Gibraltar Industries’ turnaround is gaining strength – and so is the company’s stock.
The fourth-quarter profits for the Hamburg construction and industrial products manufacturer were more than twice as strong as analysts were expecting, and the company predicted that its earnings this year would rise by 24 percent, which is about twice as fast as analysts are forecasting.
That sent Gibraltar shares soaring Thursday – an increase of 25.1 percent, or $5.05, to $25.17.
Frank Heard, Gibraltar’s CEO, said the improvement was due to its acquisition last June of solar racking systems manufacturer Rough Brothers, as well as efforts to revamp Gibraltar’s existing operations to improve efficiency and reduce costs.
Gibraltar earned $220,000, or 1 cent per share, during the quarter, up from a loss of $95.7 million, or $3.08 per share, a year ago, when the company’s small profits were wiped out by a big write-down.

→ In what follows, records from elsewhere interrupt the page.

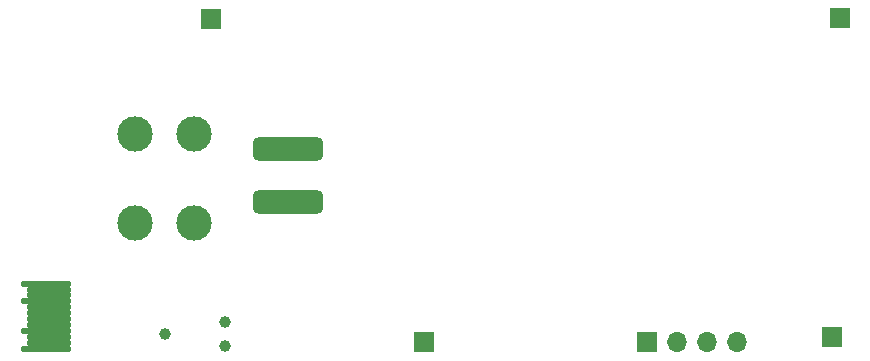
<source format=gbr>
%TF.GenerationSoftware,KiCad,Pcbnew,(6.0.10)*%
%TF.CreationDate,2023-04-20T12:34:08-06:00*%
%TF.ProjectId,SolarGPS,536f6c61-7247-4505-932e-6b696361645f,rev?*%
%TF.SameCoordinates,Original*%
%TF.FileFunction,Soldermask,Bot*%
%TF.FilePolarity,Negative*%
%FSLAX46Y46*%
G04 Gerber Fmt 4.6, Leading zero omitted, Abs format (unit mm)*
G04 Created by KiCad (PCBNEW (6.0.10)) date 2023-04-20 12:34:08*
%MOMM*%
%LPD*%
G01*
G04 APERTURE LIST*
G04 Aperture macros list*
%AMRoundRect*
0 Rectangle with rounded corners*
0 $1 Rounding radius*
0 $2 $3 $4 $5 $6 $7 $8 $9 X,Y pos of 4 corners*
0 Add a 4 corners polygon primitive as box body*
4,1,4,$2,$3,$4,$5,$6,$7,$8,$9,$2,$3,0*
0 Add four circle primitives for the rounded corners*
1,1,$1+$1,$2,$3*
1,1,$1+$1,$4,$5*
1,1,$1+$1,$6,$7*
1,1,$1+$1,$8,$9*
0 Add four rect primitives between the rounded corners*
20,1,$1+$1,$2,$3,$4,$5,0*
20,1,$1+$1,$4,$5,$6,$7,0*
20,1,$1+$1,$6,$7,$8,$9,0*
20,1,$1+$1,$8,$9,$2,$3,0*%
G04 Aperture macros list end*
%ADD10C,3.000000*%
%ADD11C,0.990600*%
%ADD12RoundRect,0.101600X2.000000X0.125000X-2.000000X0.125000X-2.000000X-0.125000X2.000000X-0.125000X0*%
%ADD13RoundRect,0.101600X1.750000X0.125000X-1.750000X0.125000X-1.750000X-0.125000X1.750000X-0.125000X0*%
%ADD14R,1.700000X1.700000*%
%ADD15RoundRect,0.500000X-2.500000X-0.500000X2.500000X-0.500000X2.500000X0.500000X-2.500000X0.500000X0*%
%ADD16O,1.700000X1.700000*%
G04 APERTURE END LIST*
D10*
%TO.C,J7*%
X58000000Y-61250000D03*
X53000000Y-61250000D03*
X53000000Y-68750000D03*
X58000000Y-68750000D03*
%TD*%
D11*
%TO.C,J6*%
X55560000Y-78200000D03*
X60640000Y-77184000D03*
X60640000Y-79216000D03*
%TD*%
D12*
%TO.C,J9*%
X45450000Y-79405000D03*
D13*
X45700000Y-78905000D03*
X45700000Y-78405000D03*
D12*
X45450000Y-77905000D03*
D13*
X45700000Y-77405000D03*
X45700000Y-76905000D03*
X45700000Y-76405000D03*
X45700000Y-75905000D03*
D12*
X45450000Y-75405000D03*
D13*
X45700000Y-74905000D03*
X45700000Y-74405000D03*
D12*
X45450000Y-73905000D03*
%TD*%
D14*
%TO.C,J3*%
X59425000Y-51500000D03*
%TD*%
%TO.C,J4*%
X112025000Y-78450000D03*
%TD*%
%TO.C,J5*%
X112675000Y-51425000D03*
%TD*%
%TO.C,J2*%
X77450000Y-78850000D03*
%TD*%
D15*
%TO.C,C4*%
X66000000Y-62500000D03*
X66000000Y-67000000D03*
%TD*%
D14*
%TO.C,J8*%
X96350000Y-78875000D03*
D16*
X98890000Y-78875000D03*
X101430000Y-78875000D03*
X103970000Y-78875000D03*
%TD*%
M02*

</source>
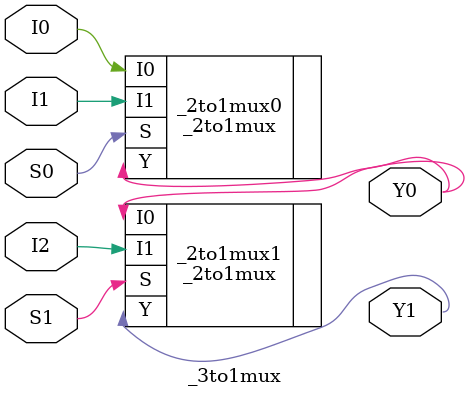
<source format=v>
`timescale 1ns / 1ps


module _3to1mux(
input S0,S1,I0,I1,I2,
output Y0,Y1
    );
    
_2to1mux _2to1mux0(.S(S0),.I0(I0),.I1(I1),.Y(Y0));
_2to1mux _2to1mux1(.S(S1),.I0(Y0),.I1(I2),.Y(Y1));
endmodule

</source>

Excluding restructuring charges, the company’s adjusted earnings jumped to $9.1 million, or 29 cents per share, from $700,000, or 2 cents per share, a year ago. Analysts had expected the company to earn 12 cents a share.
The company’s sales rose by 40 percent, to $282 million, from $202 million, easily topping analyst forecasts of $240 million, with the Rough Brothers acquisition accounting for most of the increase.
Revenues from Gibraltar’s residential products business rose by 2 percent, to $107 million, while its industrial and infrastructure product sales fell by 12 percent, to $85 million, stung by weaker industrial demand and the strong dollar. Its renewable energy products sales from Rough Brothers jumped by 51 percent, to just under $90 million.
Gibraltar said that it expects its earnings this year to improve to between $1.30 and $1.40 per share, up from $1.09 last year and better than the $1.21 per share that analysts were forecasting. Sales are expected to rise by about 3 percent, to $1.07 billion, from $1.04 billion.